Full text of the speech:
 
Thank you, Kerala! Not only for this award, but for being what you are. For being the last bastion of hope for this country where despite their best efforts, the extreme right wing has never won more than a single seat in Parliament. Thank you for retaining a sense of community without letting it degrade into religious identity so that being a Keralite has more meaning than being a Hindu, Muslim, Christian or Jew. Thank you for being a State that has still not fully succumbed to the mindless industrialization and destruction of ecosystems that the rest of India proudly parades as “development.” Thank you for literally giving us a chance to breathe.
 
Thank you, International Documentary and Short Film Festival of Kerala and Chalachitra Academy for your hard work and your many years of existence.
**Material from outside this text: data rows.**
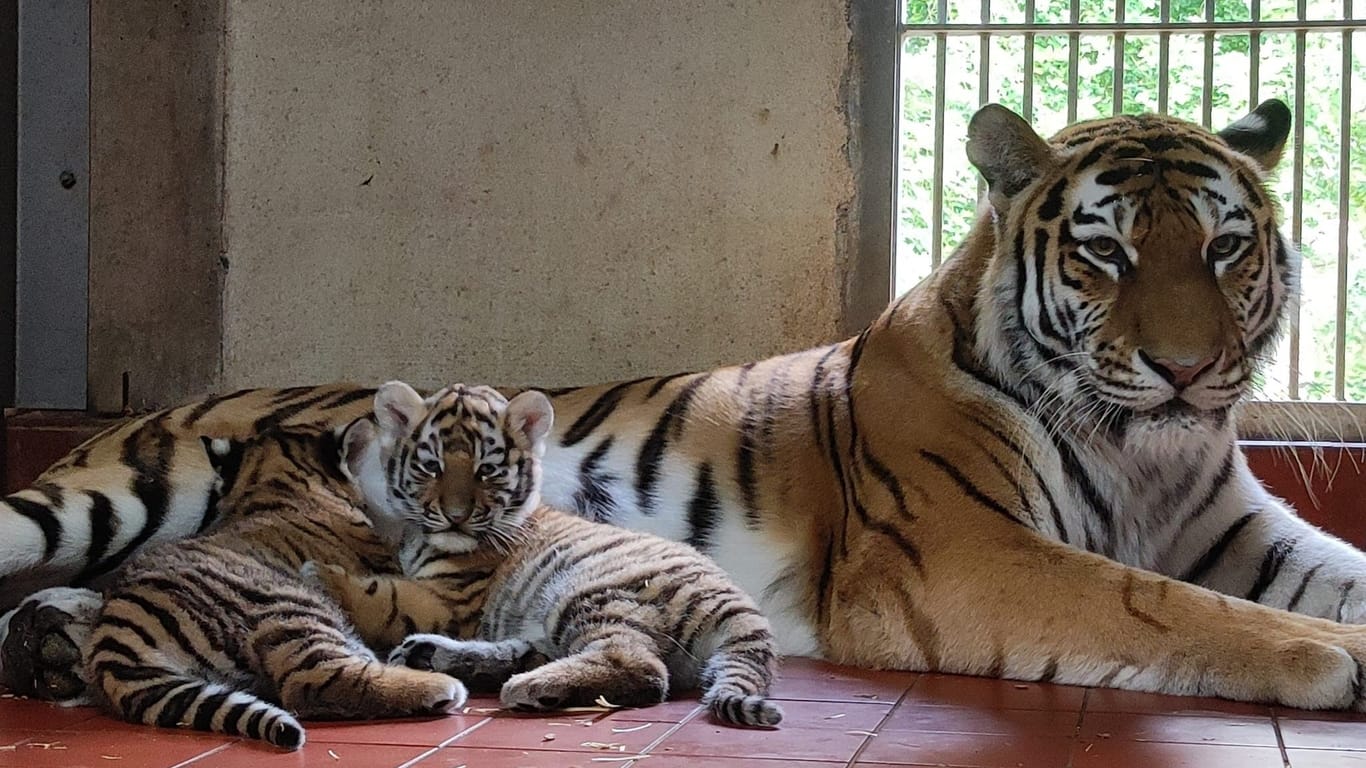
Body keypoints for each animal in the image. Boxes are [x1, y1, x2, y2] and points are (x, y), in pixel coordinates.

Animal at [2, 103, 1366, 710]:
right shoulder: (958, 555)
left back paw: (53, 648)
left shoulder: (1234, 532)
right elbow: (1163, 606)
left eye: (1225, 246)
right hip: (107, 497)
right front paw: (1332, 661)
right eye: (1107, 254)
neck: (1149, 455)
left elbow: (1306, 576)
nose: (1188, 372)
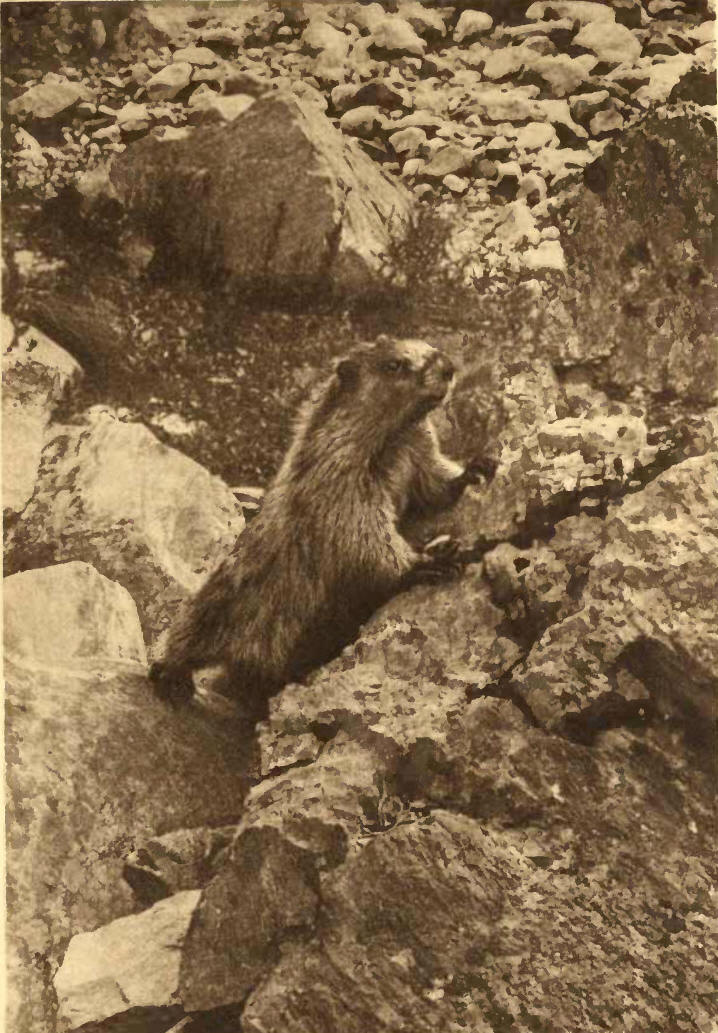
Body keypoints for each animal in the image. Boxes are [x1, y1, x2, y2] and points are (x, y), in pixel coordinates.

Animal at [149, 336, 494, 721]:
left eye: (429, 345)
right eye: (393, 365)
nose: (449, 367)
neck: (394, 436)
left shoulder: (417, 450)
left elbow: (432, 481)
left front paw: (475, 469)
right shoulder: (341, 479)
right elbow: (365, 533)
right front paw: (430, 558)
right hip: (221, 603)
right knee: (187, 634)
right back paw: (170, 673)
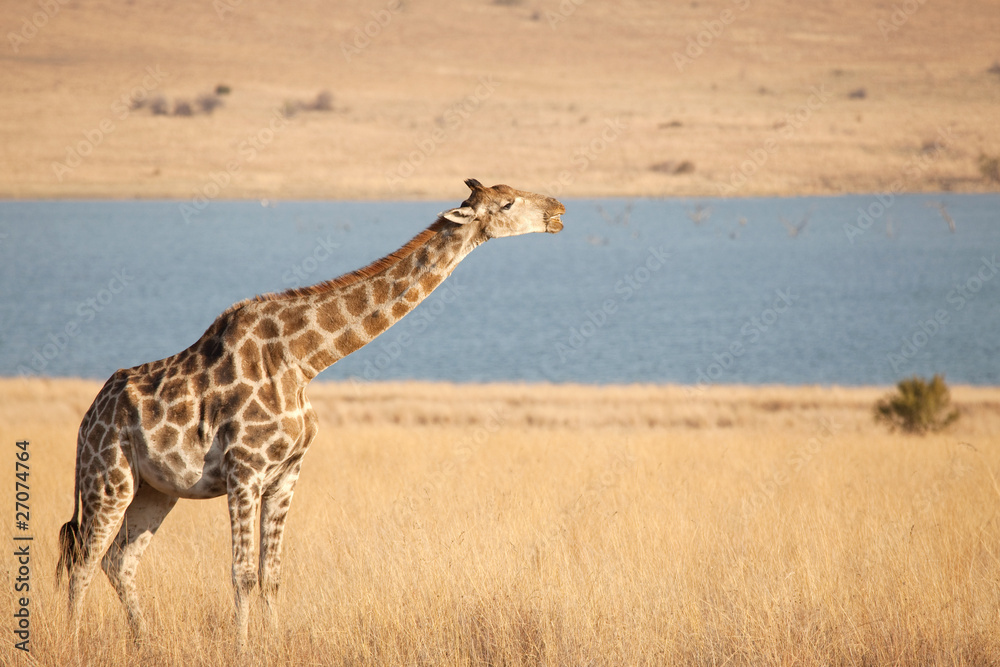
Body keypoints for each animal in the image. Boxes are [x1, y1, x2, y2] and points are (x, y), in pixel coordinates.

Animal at [56, 178, 564, 649]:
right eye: (507, 203)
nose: (558, 210)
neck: (304, 361)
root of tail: (85, 422)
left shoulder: (286, 473)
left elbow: (272, 574)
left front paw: (273, 644)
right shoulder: (245, 471)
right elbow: (243, 573)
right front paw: (243, 650)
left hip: (156, 490)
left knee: (118, 560)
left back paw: (144, 642)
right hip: (109, 479)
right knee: (83, 560)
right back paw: (74, 642)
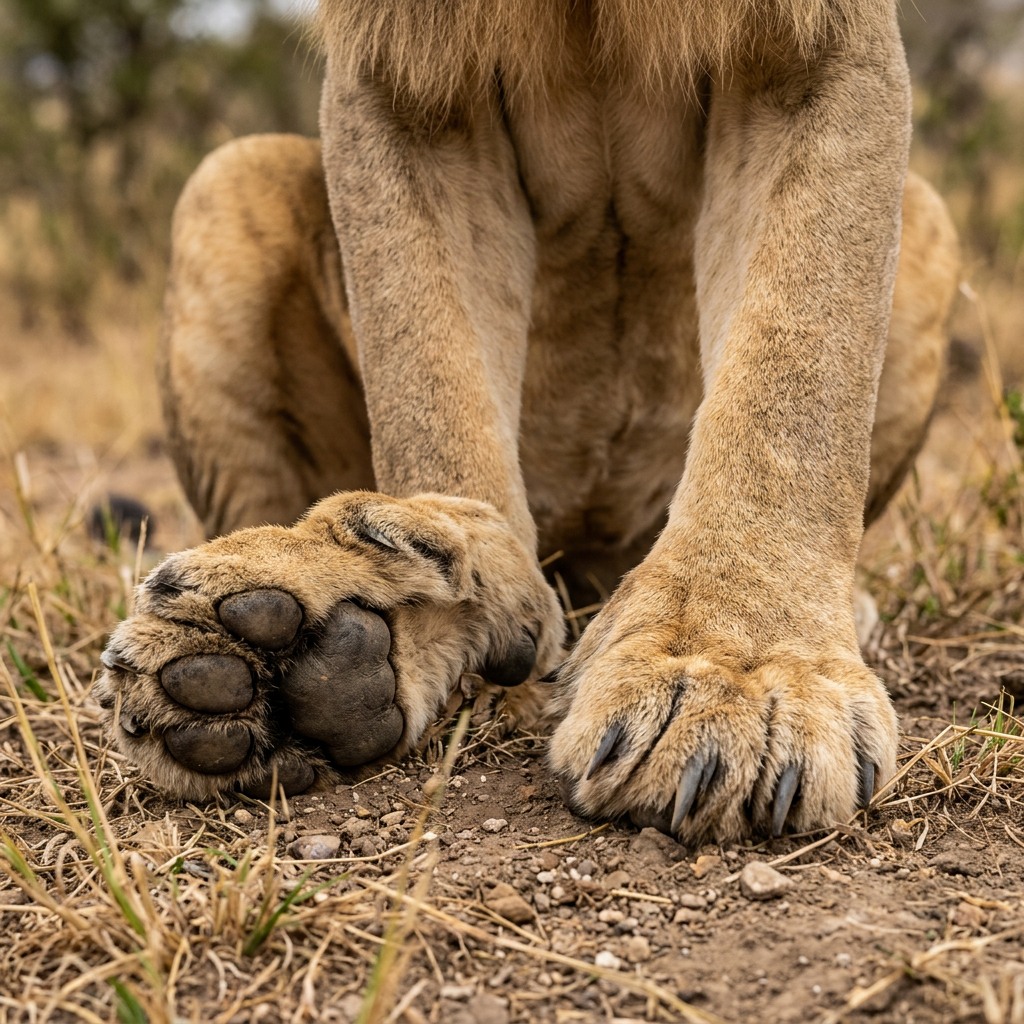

Thank you to the vision of the political party that gave birth to you and sustains you even when times are bad.
 
I know I mustn’t stray from the world of cinema so I will try to get back to talking films. The problem is, my films are always about the world I inhabit and that world is changing for the worse. A few years ago, when I was given a similar award it was at a point in time when the current Prime Minister was about to come to power in 2014. In introspecting whether my films over the years had changed the world in any way, I could only conclude that they had not. How could we elect whom we had elected if the films had made any difference? I know that many in the audience and outside will consider it an act of hubris that I expect my films to make this kind of a difference in the real world. But really, I am no poet who writes for myself or singer who sings in the bathroom or artist confined to the gallery. I want the world to take notice. That is the level of my ambition. Without it, I would not be able to make films.
 
The writing was on the wall in 2014 when I concluded I had failed. But people like me had not failed because our films were bad or did not communicate. They failed because the mechanism of showing our films far and wide had failed. Because those in power in different parts of the country did not prioritize the need to show them. Today, four years later things have gotten worse.
 
Today’s India has no freedom of expression unless of course you happen to be a right-wing murderer or part of a lynch mob, or a rapist-murderer of Dalits, minorities and weaker sections. Then you not only have freedom of expression, you also have full impunity.  On the rare occasion you are arrested, not only will you get bail but ministers will come out to garland you.
 
Today we are up against the total corporatization of the media. And if you want to know what corporates do when fascists come to power, you don’t have to look far back in history. Today we don’t need a Goebbels to crack the whip. The corporates have already done it. Soon after the romance of Independence ended, we forgot our commitment to quality mass education and later the IMF and World Bank virtually enforced privatization, creating a new form of Brahminism. Dumbed down generations are now fed pop history and fake news. The iconography can change. Saffron can get temporarily covered under the tricolour. Hindutva can become the new National. But for Brahminism to rule, there must always be an object of hate. This Brahminism is not restricted to one caste. It is an exclusivist mindset that always needs to hate enemies. New technology in the form of social media carries the hate to ubiquitous cell phones in the pockets of every lynch mob.
 
They also train such people to use guns and we have lost many brave human rights activists. Kavita Lankesh is here tonight and it reminds us of our tragic losses.
 
How can we resist? We cannot do it with counter violence. We can only do it by addressing hearts and minds. A cultural war is raging. We must unite across geography, across political parties, across class and caste to create a culture that is casteless, democratic, just and humane. We are cultural warriors. Our weapons are reason and compassion.
 
I thank you once again for this award and accept it as a contribution for the work that lies ahead.